— What this task involves —
Count the lines in the listing below that contain the string "EsophaCool". Reply with the number only.

++++ Material to process

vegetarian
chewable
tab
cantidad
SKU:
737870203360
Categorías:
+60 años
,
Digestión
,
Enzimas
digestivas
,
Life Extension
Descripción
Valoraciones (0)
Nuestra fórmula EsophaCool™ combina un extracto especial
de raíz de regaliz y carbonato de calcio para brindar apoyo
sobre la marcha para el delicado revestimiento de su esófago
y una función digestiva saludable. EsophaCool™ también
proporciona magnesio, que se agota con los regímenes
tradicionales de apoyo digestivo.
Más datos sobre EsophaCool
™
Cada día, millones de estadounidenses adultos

++++++++
++++ Material to process

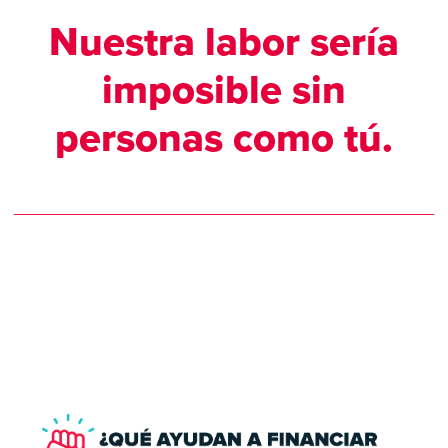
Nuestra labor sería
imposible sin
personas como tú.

++++++++

— Reply to the exercise —
3